[EXERCISE DIRECTIONS] Among the lines of the material, copy those that hold the string "States".
(DATA FOR THIS TASK)
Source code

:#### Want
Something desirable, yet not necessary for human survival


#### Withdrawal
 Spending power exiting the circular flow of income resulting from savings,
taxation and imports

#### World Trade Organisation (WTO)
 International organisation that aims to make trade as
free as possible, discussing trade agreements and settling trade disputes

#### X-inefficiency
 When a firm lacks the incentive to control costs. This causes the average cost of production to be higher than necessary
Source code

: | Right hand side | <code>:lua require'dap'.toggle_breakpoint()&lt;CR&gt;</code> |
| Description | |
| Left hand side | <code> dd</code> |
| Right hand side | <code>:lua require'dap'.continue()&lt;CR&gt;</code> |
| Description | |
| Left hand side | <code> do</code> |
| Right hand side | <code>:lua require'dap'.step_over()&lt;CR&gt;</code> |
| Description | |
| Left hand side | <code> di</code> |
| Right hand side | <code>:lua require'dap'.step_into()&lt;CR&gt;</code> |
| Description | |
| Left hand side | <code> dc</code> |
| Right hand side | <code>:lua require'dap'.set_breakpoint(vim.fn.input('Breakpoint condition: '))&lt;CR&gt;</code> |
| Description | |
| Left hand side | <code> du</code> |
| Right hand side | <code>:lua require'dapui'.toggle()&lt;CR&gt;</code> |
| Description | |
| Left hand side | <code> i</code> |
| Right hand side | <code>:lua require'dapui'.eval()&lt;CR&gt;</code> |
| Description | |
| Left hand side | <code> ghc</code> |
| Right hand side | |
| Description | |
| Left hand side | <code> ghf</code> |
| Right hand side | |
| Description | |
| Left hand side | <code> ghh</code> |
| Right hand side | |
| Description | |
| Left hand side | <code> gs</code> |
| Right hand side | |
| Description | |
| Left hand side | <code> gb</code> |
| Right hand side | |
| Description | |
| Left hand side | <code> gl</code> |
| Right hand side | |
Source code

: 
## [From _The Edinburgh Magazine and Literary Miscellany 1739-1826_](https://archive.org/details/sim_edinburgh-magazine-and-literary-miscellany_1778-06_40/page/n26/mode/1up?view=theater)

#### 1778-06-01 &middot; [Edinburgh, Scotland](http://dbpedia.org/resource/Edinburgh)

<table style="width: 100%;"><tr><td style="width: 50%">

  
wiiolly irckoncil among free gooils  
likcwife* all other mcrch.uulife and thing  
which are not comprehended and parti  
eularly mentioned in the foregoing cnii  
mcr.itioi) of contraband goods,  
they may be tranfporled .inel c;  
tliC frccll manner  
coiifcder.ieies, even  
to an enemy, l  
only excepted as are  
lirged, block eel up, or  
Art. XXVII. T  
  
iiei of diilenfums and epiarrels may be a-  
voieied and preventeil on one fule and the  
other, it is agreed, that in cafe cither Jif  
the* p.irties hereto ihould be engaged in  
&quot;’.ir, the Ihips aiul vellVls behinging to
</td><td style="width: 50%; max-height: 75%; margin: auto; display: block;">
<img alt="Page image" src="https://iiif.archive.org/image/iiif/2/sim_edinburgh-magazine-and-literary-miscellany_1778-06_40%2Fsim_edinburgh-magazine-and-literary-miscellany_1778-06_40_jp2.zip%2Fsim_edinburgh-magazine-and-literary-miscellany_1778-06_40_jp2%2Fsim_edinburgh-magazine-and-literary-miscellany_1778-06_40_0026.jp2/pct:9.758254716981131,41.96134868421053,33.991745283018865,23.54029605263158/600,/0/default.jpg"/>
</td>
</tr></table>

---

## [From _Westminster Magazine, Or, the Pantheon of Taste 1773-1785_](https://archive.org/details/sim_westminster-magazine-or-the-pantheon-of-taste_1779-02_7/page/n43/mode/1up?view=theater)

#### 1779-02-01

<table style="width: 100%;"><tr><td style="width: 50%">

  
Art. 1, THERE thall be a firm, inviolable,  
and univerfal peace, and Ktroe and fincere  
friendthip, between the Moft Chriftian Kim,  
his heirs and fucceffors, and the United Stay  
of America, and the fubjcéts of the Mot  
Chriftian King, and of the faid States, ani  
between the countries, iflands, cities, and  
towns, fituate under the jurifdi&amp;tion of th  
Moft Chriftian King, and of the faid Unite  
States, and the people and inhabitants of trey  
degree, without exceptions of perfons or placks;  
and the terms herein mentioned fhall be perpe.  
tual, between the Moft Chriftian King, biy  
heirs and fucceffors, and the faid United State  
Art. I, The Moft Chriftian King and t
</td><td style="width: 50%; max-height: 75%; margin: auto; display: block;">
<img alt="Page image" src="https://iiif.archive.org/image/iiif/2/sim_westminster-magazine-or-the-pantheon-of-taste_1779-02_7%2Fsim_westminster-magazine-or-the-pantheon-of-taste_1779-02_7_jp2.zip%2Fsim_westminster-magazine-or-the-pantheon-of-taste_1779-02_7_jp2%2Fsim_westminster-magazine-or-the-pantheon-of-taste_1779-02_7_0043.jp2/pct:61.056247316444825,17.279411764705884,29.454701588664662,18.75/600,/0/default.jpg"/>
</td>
(End DATA FOR THIS TASK)
[RESPONSE]
Chriftian King, and of the faid States, ani  
States, and the people and inhabitants of trey  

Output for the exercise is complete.